--- TASK INPUTS Enclosed Below ---

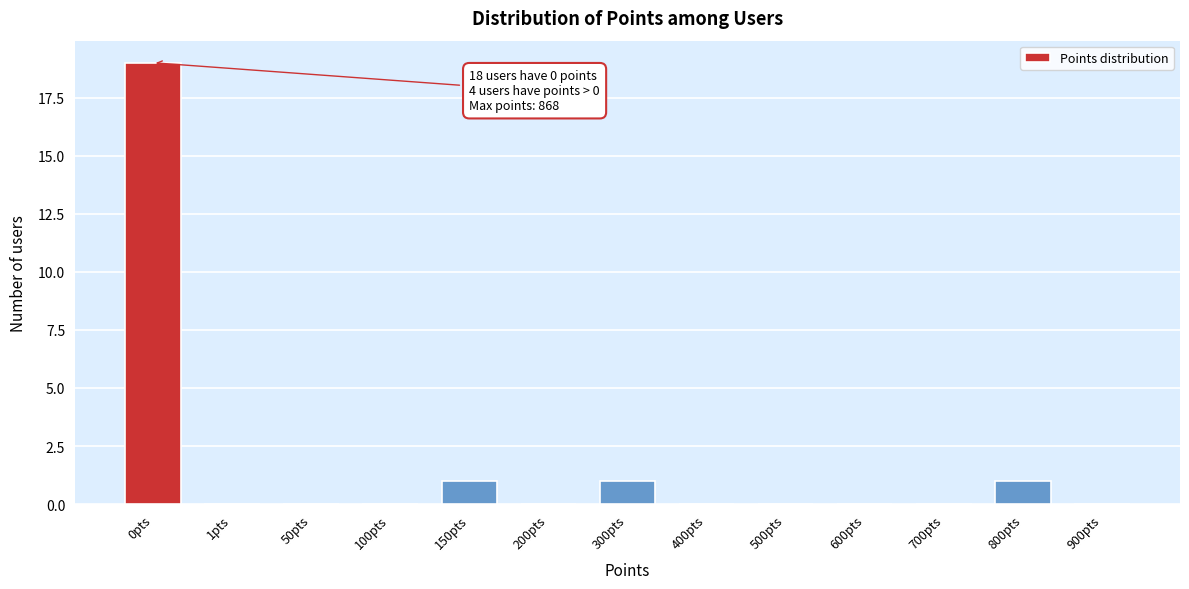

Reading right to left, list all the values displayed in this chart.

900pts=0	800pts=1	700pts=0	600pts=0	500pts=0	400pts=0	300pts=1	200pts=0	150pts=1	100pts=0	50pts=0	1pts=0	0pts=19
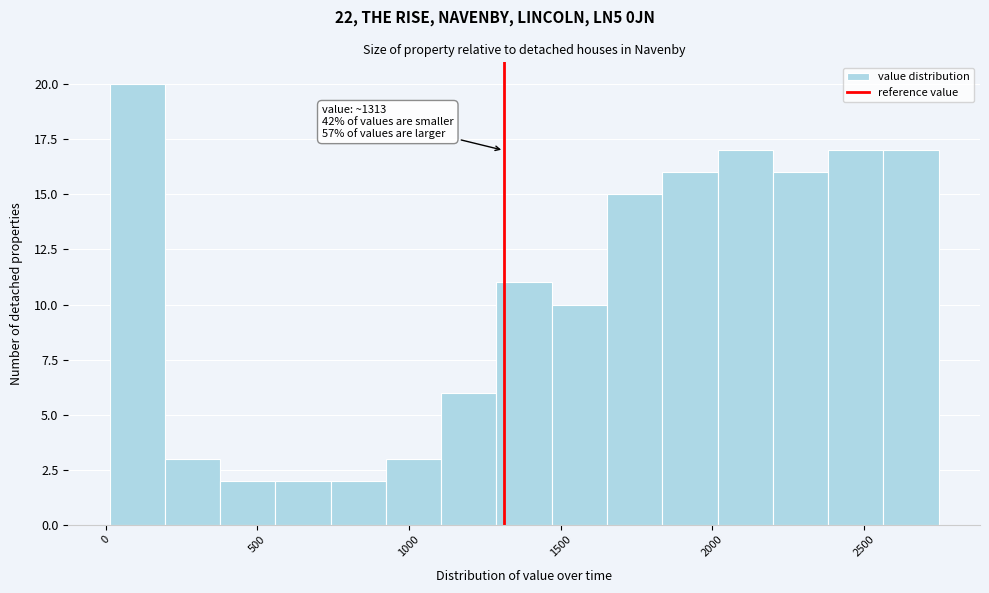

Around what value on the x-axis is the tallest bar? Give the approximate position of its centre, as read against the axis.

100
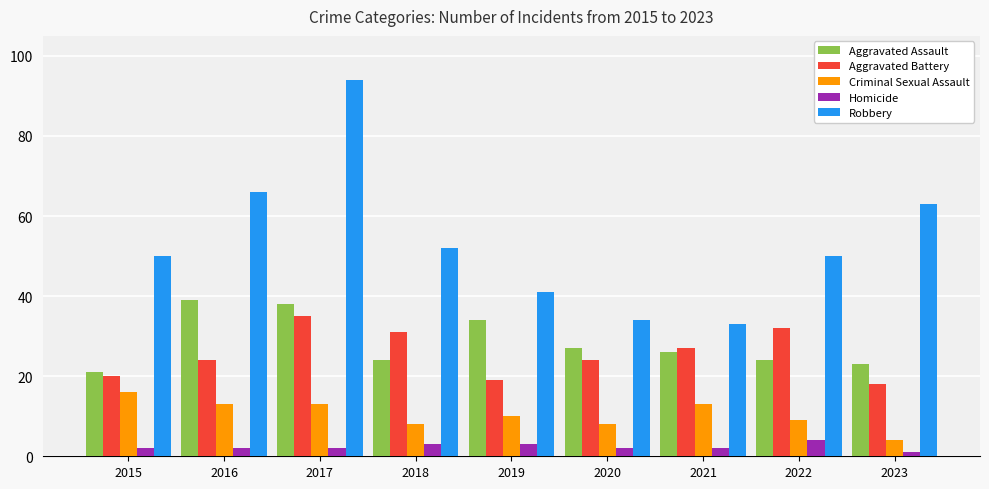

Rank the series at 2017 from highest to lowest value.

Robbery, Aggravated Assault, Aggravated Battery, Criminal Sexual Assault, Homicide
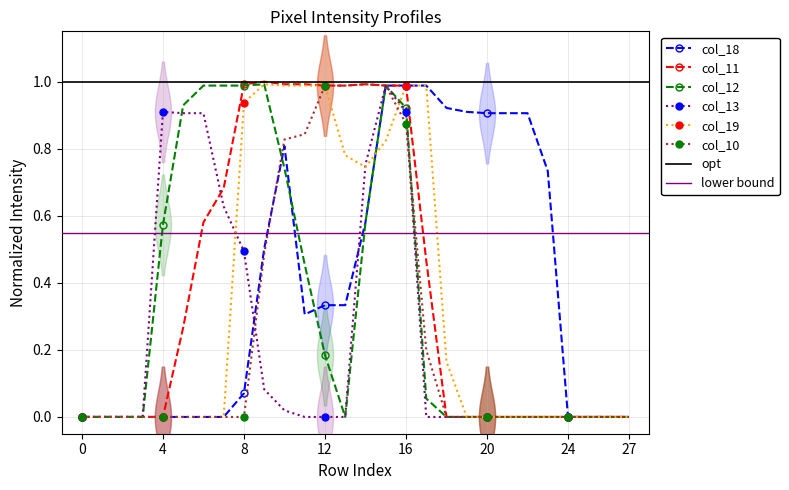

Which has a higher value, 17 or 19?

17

--- End of Enclosed TASK INPUTS ---
--- TASK INPUTS Enclosed Below ---

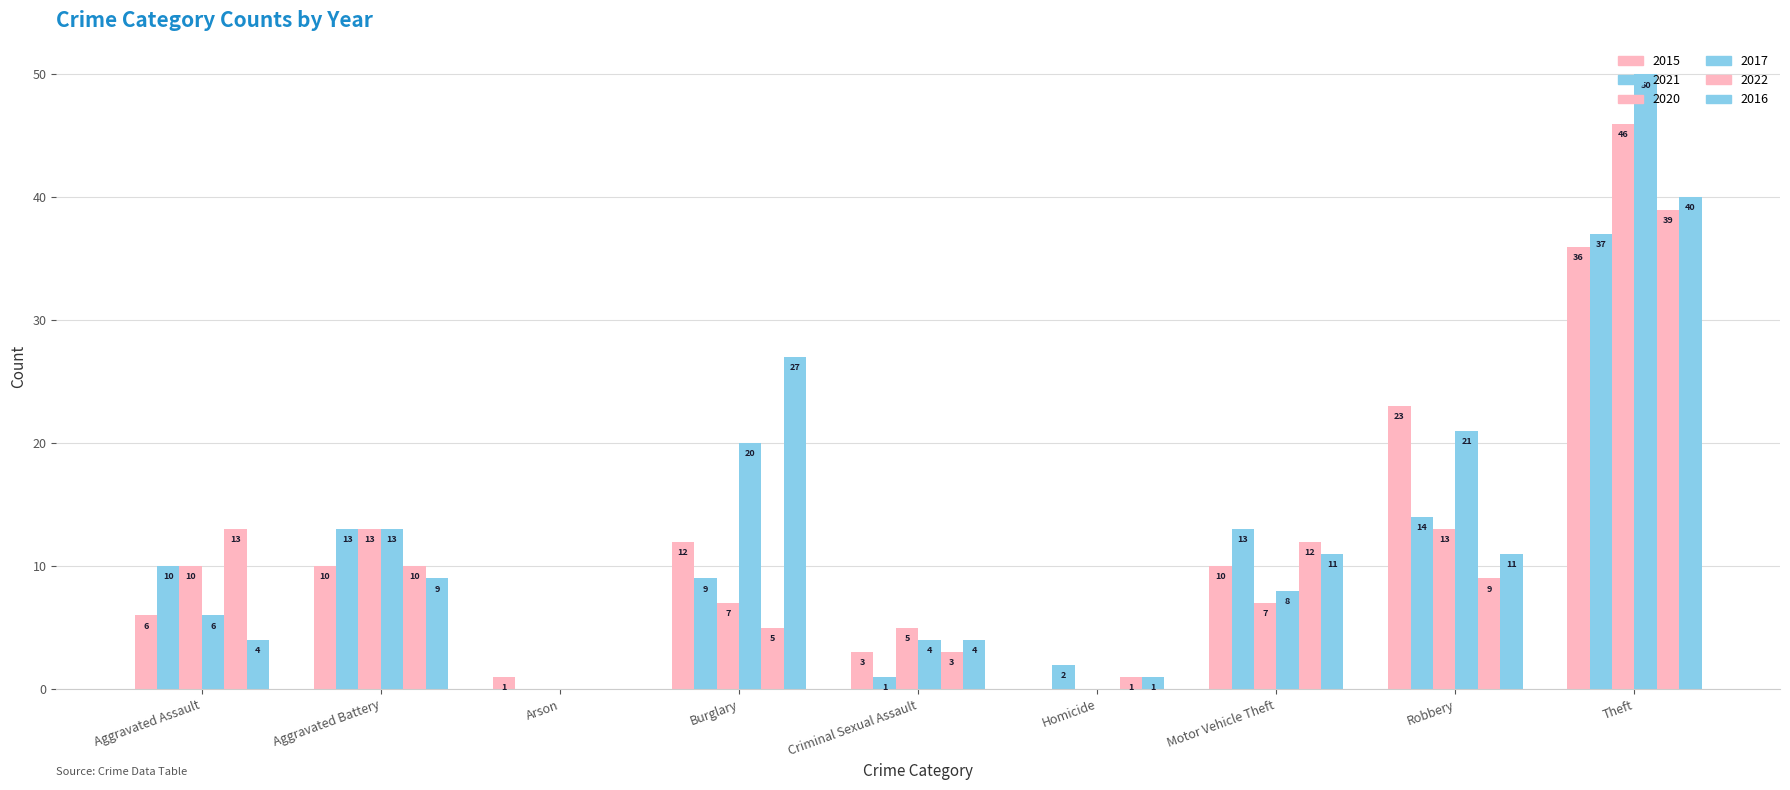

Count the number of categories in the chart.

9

--- End of Enclosed TASK INPUTS ---

» **EXERCISE PROMPT**
Could you print, word for word, the lines starting at the one containing "Reading right to" and ending at the one containing "Which has a higher value, 17 or 19?", including both of those lines but omitting the pictures?

» **YOUR RESPONSE**
Reading right to left, list all the values displayed in this chart.

900pts=0	800pts=1	700pts=0	600pts=0	500pts=0	400pts=0	300pts=1	200pts=0	150pts=1	100pts=0	50pts=0	1pts=0	0pts=19

Around what value on the x-axis is the tallest bar? Give the approximate position of its centre, as read against the axis.

100

Rank the series at 2017 from highest to lowest value.

Robbery, Aggravated Assault, Aggravated Battery, Criminal Sexual Assault, Homicide

Which has a higher value, 17 or 19?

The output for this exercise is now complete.